After breakfast and my exercises, I replaced the covers on the remaining switches and receptacles, except for two receptacle boxes that are only roughed in. Since I hadn't been careful in my installation of the electrical boxes, some of them were set back a quarter of an inch or so too deep. And one in the entry room was crooked with one side sticking out of the wall too far.

For the one that stuck out too far, I made a sheet metal clip that caught the back of the drywall and then bent over the edge of the box to hold it back flush with the drywall. That worked slick, except that I installed it while the circuit was energized and I accidentally zapped my screwdriver. It blew the breaker, which I reset with no problem, but it made a nick in one corner of the screwdriver. I ground it out with the grinder to almost restore it. I knew better but I thought I could get away with it.

On the receptacles and switches that were too far in, I sawed short sections of little plastic tubes that are on the inside of the doggie poop bags we use. I stuck these little sections behind the device and in front of the tabs on the boxes where the screws go. That brought the devices out flush with the drywall and made the covers fit nice and flush. More work to make up for my earlier carelessness and stupidity.

After admiring all the cover plates, which really make the walls look finished, I moved the extra cabinet, which is too wide, out of the bathroom and carried it up to the loft. It is a fairly heavy cabinet so it was sort of a chore getting it up the stairs, but I did it one step at a time. It's going to work out very well up there.

Next I put on my boots and went outside to shovel off the concrete staircase. It's fun to do when the snow is fresh and it's nice to have the stairs clear anyway.

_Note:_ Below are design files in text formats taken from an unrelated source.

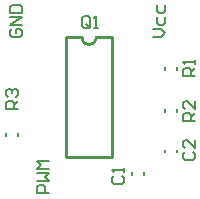
<source format=gto>
%FSLAX25Y25*%
%MOIN*%
G70*
G01*
G75*
%ADD10R,0.04016X0.03543*%
%ADD11C,0.02500*%
%ADD12R,0.28500X0.13000*%
%ADD13R,0.23500X0.21500*%
%ADD14R,0.39500X0.21500*%
%ADD15C,0.07500*%
%ADD16R,0.10000X0.05000*%
%ADD17O,0.10000X0.05000*%
%ADD18C,0.01000*%
%ADD19C,0.00700*%
D18*
X233250Y360000D02*
G03*
X238250Y360000I2500J0D01*
G01*
X228000D02*
X233250D01*
X238250D02*
X243500D01*
Y320000D02*
Y360000D01*
X228000Y320000D02*
X243500D01*
X228000D02*
Y360000D01*
D19*
X265000Y335100D02*
Y335900D01*
X261000Y335100D02*
Y335900D01*
X265000Y349100D02*
Y349900D01*
X261000Y349100D02*
Y349900D01*
X254000Y314100D02*
Y314900D01*
X250000Y314100D02*
Y314900D01*
X265000Y321600D02*
Y322400D01*
X261000Y321600D02*
Y322400D01*
X212000Y327100D02*
Y327900D01*
X208000Y327100D02*
Y327900D01*
X244168Y313729D02*
X243501Y313062D01*
Y311729D01*
X244168Y311063D01*
X246834D01*
X247500Y311729D01*
Y313062D01*
X246834Y313729D01*
X247500Y315062D02*
Y316395D01*
Y315728D01*
X243501D01*
X244168Y315062D01*
X267668Y321666D02*
X267001Y320999D01*
Y319666D01*
X267668Y319000D01*
X270334D01*
X271000Y319666D01*
Y320999D01*
X270334Y321666D01*
X271000Y325664D02*
Y322999D01*
X268334Y325664D01*
X267668D01*
X267001Y324998D01*
Y323665D01*
X267668Y322999D01*
X236166Y363666D02*
Y366332D01*
X235499Y366999D01*
X234166D01*
X233500Y366332D01*
Y363666D01*
X234166Y363000D01*
X235499D01*
X234833Y364333D02*
X236166Y363000D01*
X235499D02*
X236166Y363666D01*
X237499Y363000D02*
X238832D01*
X238165D01*
Y366999D01*
X237499Y366332D01*
X271000Y347000D02*
X267001D01*
Y348999D01*
X267668Y349666D01*
X269001D01*
X269667Y348999D01*
Y347000D01*
Y348333D02*
X271000Y349666D01*
Y350999D02*
Y352332D01*
Y351665D01*
X267001D01*
X267668Y350999D01*
X271000Y332000D02*
X267001D01*
Y333999D01*
X267668Y334666D01*
X269001D01*
X269667Y333999D01*
Y332000D01*
Y333333D02*
X271000Y334666D01*
Y338665D02*
Y335999D01*
X268334Y338665D01*
X267668D01*
X267001Y337998D01*
Y336665D01*
X267668Y335999D01*
X212000Y336000D02*
X208001D01*
Y337999D01*
X208668Y338666D01*
X210001D01*
X210667Y337999D01*
Y336000D01*
Y337333D02*
X212000Y338666D01*
X208668Y339999D02*
X208001Y340665D01*
Y341998D01*
X208668Y342665D01*
X209334D01*
X210001Y341998D01*
Y341332D01*
Y341998D01*
X210667Y342665D01*
X211334D01*
X212000Y341998D01*
Y340665D01*
X211334Y339999D01*
X210168Y362666D02*
X209501Y361999D01*
Y360666D01*
X210168Y360000D01*
X212834D01*
X213500Y360666D01*
Y361999D01*
X212834Y362666D01*
X211501D01*
Y361333D01*
X213500Y363999D02*
X209501D01*
X213500Y366665D01*
X209501D01*
Y367997D02*
X213500D01*
Y369997D01*
X212834Y370663D01*
X210168D01*
X209501Y369997D01*
Y367997D01*
X257001Y360000D02*
X259667D01*
X261000Y361333D01*
X259667Y362666D01*
X257001D01*
X258334Y366665D02*
Y364665D01*
X259001Y363999D01*
X260334D01*
X261000Y364665D01*
Y366665D01*
X258334Y370663D02*
Y368664D01*
X259001Y367997D01*
X260334D01*
X261000Y368664D01*
Y370663D01*
X222500Y308000D02*
X218501D01*
Y309999D01*
X219168Y310666D01*
X220501D01*
X221167Y309999D01*
Y308000D01*
X218501Y311999D02*
X222500D01*
X221167Y313332D01*
X222500Y314665D01*
X218501D01*
X222500Y315997D02*
X218501D01*
X219834Y317330D01*
X218501Y318663D01*
X222500D01*
M02*

</source>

When I got to the bottom, I could see that the snowplow had run into my gate and knocked the concrete blocks off that I had attached to the end of the log as a counterweight. Fortunately nothing was damaged or broken but it was clear that I'd better take the gate down for the season.

I went back up to the cabin and got a scaffold frame, a come-along, and a short chain. I went back down and took down the gate log. Then I carried the frame, scaffold, and chain back up and got the two 1x2 wands and the cordless drill. I screwed one wand to the gate post and stuck the other in the snowbank at the end of the gate log. Then I used the drill to back the screws out a little that hold my street number sign to the tree. It was pretty tight and needed relaxing. I need to do this every year to accommodate the tree growth.

Then I went back in, had my lunch and left for home at 1:15. It was another fun week.